> [EXERCISE]: The response must contain every line from the records below that has "public".

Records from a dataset
* * * * * * *
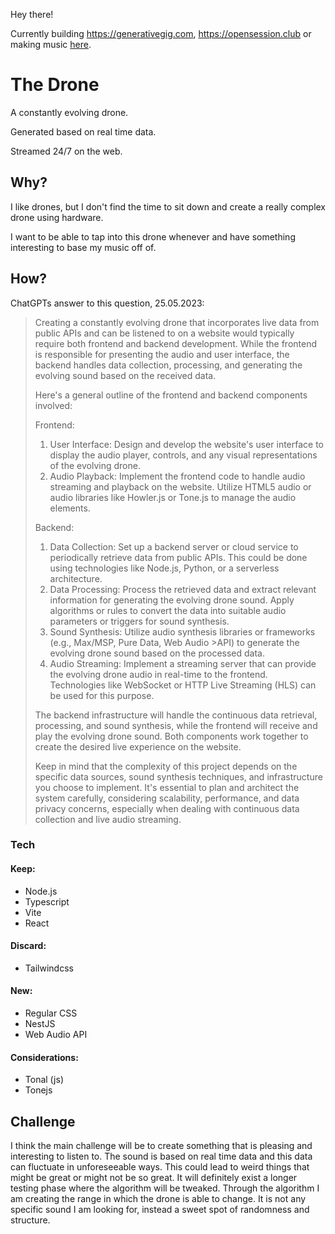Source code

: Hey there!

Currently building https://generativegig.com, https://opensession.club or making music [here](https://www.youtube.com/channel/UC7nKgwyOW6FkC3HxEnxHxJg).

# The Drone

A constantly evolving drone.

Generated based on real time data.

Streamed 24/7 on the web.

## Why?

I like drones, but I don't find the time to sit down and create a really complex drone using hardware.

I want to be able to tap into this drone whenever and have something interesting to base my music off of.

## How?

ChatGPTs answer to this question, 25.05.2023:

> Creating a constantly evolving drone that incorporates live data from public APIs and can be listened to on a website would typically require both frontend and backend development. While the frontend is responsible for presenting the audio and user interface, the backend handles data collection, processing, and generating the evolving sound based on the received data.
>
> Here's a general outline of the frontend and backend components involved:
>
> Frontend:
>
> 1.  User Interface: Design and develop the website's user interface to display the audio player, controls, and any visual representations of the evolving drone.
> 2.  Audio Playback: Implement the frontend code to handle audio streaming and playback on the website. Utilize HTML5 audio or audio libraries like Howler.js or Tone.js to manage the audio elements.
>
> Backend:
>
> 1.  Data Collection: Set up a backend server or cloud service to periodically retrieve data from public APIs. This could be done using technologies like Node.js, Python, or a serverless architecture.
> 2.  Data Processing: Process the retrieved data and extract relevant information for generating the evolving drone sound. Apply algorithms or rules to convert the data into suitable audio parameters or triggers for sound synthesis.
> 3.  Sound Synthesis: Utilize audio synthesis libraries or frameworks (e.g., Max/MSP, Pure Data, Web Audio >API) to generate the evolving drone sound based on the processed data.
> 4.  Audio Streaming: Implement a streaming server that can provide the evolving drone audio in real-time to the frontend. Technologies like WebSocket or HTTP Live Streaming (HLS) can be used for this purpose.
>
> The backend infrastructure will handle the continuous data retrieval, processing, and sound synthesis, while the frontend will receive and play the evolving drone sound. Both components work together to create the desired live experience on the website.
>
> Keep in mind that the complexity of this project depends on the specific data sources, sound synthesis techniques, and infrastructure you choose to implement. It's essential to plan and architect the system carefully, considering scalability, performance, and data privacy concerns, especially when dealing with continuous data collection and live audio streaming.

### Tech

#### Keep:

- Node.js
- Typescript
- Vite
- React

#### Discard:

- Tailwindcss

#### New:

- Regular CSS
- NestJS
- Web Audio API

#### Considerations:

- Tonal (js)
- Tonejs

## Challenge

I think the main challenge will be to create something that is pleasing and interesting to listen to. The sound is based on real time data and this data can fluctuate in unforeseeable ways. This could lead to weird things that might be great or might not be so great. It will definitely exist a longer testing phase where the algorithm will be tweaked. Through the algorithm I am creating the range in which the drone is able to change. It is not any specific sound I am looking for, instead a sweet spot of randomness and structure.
* * * * * * *
> [EXERCISE SOLUTION]:
> Creating a constantly evolving drone that incorporates live data from public APIs and can be listened to on a website would typically require both frontend and backend development. While the frontend is responsible for presenting the audio and user interface, the backend handles data collection, processing, and generating the evolving sound based on the received data.
> 1.  Data Collection: Set up a backend server or cloud service to periodically retrieve data from public APIs. This could be done using technologies like Node.js, Python, or a serverless architecture.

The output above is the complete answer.